Untitled Series:The images presented pose several questions towards the societal view of gender as related to the biological roles that exist. By using the flower as the reference point, we see the inequality and the taint that is applied to a supposedly natural and beautiful inevitability. These human plant-life carry their own baggage that spews out of every orifice and drips moistly from their painted skin. Their reproduction is marred by the inner psychological turmoil as related to the divisions between sexual identity and biological reality, quite unlike their floral counterparts.
The flower represents a self-sustaining sexual organism, one of which is free from divisions of sexuality and role yet forced by design biologically. When we admire what we see, staring at its naked form, we are free from imposing predisposed notions of sex and gender. Yet when we see human form, we cognitively associate our own psychological issues with role, gender and biological fulfillment subconsciously. With the flower there is no revolt against being more than what it was created to be. It exists to be seen and to reproduce year after year.

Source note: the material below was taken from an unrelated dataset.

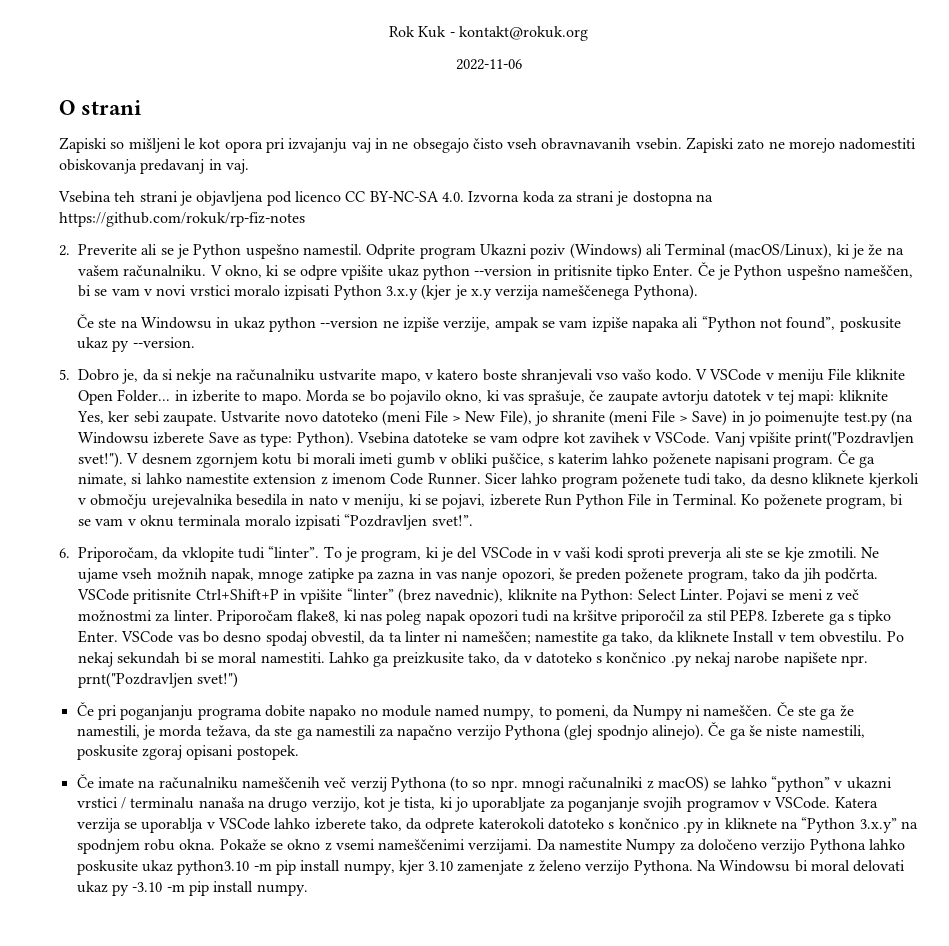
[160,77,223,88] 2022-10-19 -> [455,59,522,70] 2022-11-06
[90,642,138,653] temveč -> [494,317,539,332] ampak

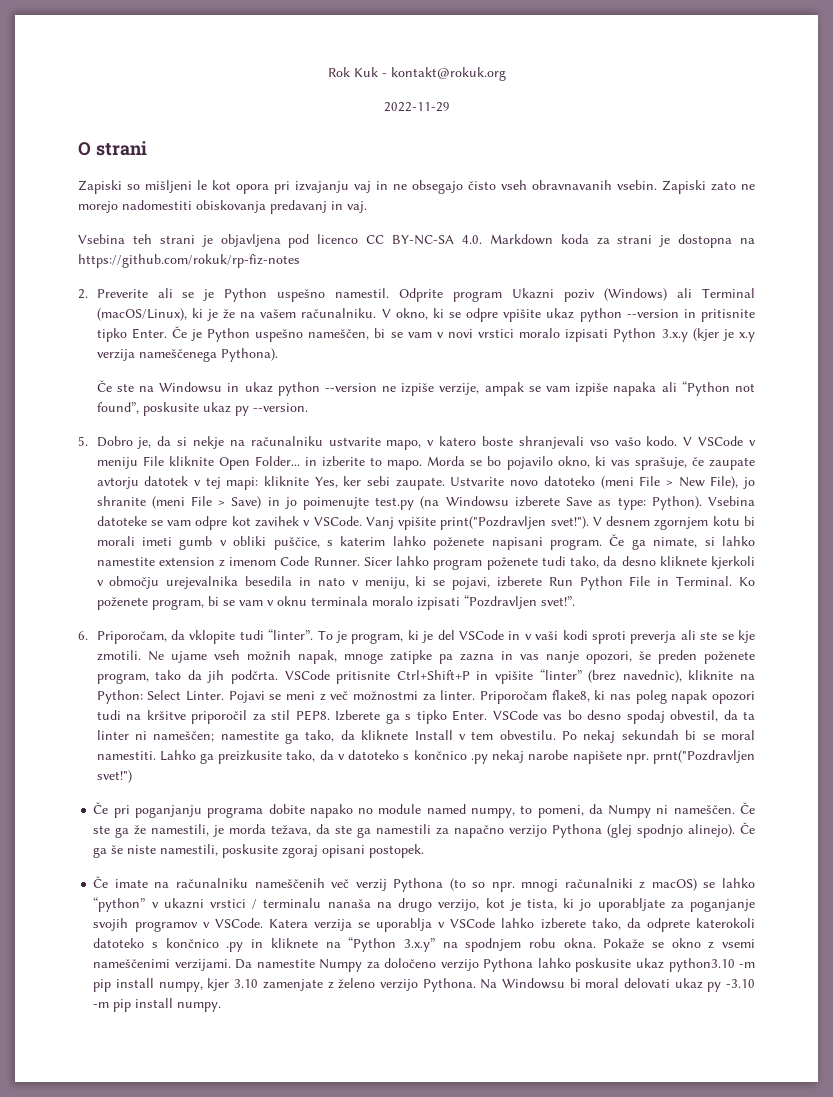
[455,59,522,70] 2022-11-06 -> [383,102,450,112] 2022-11-29
[468,191,520,203] Izvorna -> [489,234,553,245] Markdown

It is perfectly content being an object to be admired on a singular level.
The question remains why are we any different? By combining a seemingly natural and innocent vision of a flower and juxtaposing it with provocative cues, we explore the seemingly inevitable chain to biology that humans fight consistently. The fight to be more than just a sexual being content with reproducing itself and the psychological frustration that ensues. Each subject has his or her own issues with their design. These hopes and fears are explored by facing the possible truth that we may be nothing more than pretty flowers, waving their prospective parts in the open for all to see.